20.冒険の始まり
「いや、お嬢様がご無事で何よりでしたよ。無事お役目も果たせたことだし、旦那様もさぞお喜びになるでしょう」
1台の馬車が夜の山道を走っていた。
コルシェはロイズの死を看取った後、先にキリウムに到着していた御者の男と合流し、新調した馬車で帰路についた。
「私を見捨てて先に行ってしまった男がよくおっしゃいますこと」
「だってお嬢様が無理ならワシらが助けるなんてもっと無理ですから」
「……ええそうでしょうとも」
コルシェは拗ねたようにそっぽを向く。
彼女が武術を学び始め、ずば抜けた身体能力が開花した頃には、家族は彼女に護衛をつけなくなっていた。自由を求めていた彼女にとって、それは嬉しいことであったが、同時にどんな危険を冒しても、放置されてしまうことに孤独を感じていた。

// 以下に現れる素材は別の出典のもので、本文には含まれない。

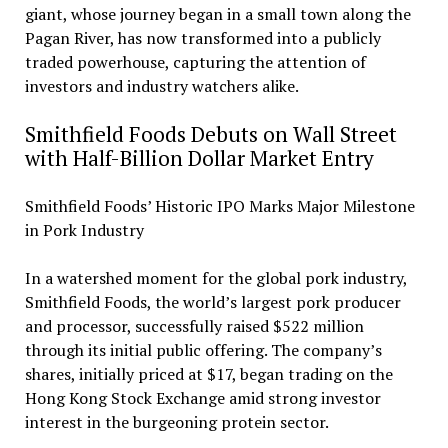
giant, whose journey began in a small town along the
Pagan River, has now transformed into a publicly
traded powerhouse, capturing the attention of
investors and industry watchers alike.
Smithfield Foods Debuts on Wall Street
with Half-Billion Dollar Market Entry
Smithfield Foods’ Historic IPO Marks Major Milestone
in Pork Industry
In a watershed moment for the global pork industry,
Smithfield Foods, the world’s largest pork producer
and processor, successfully raised $522 million
through its initial public offering. The company’s
shares, initially priced at $17, began trading on the
Hong Kong Stock Exchange amid strong investor
interest in the burgeoning protein sector.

それ故に、最後まで冒険を共にした“彼”の存在は大きく心に残っていた。
「メルク……」
無意識に彼の名を呟く。
彼はなぜ最後まで付いてきてくれたのか。なぜ最後にルセンを殴るなんて暴挙に出たのか。私のため?それとも彼の正義に反したとか、そんな立派な理由から?
それにしても腰の入った良いパンチだった。
彼ともう一度会って話がしたい。
願わくばもう一度、二人で冒険の旅に出たい。
馬車は、コルシェが振り落とされた、あの岩壁に辿り着いていた。
落石で砕けた岩の欠片が、今もそこら中に散らばっている。
「おっと、今度は事故りませんよっと」
御者は軽口を叩きながら、スピードを落としてゆっくりとカーブを曲がる。
「……ごめんなさい、爺や」
「はい?」
「忘れ物を思い出しましたわ!!」
御者が振り向くと、コルシェは馬車から身を乗り出し、勢い良く崖の下へ飛び降りていた。
「お嬢様あぁぁッ――!?」
御者が悲鳴をあげる中、コルシェの姿は再び崖下の闇に消えていった。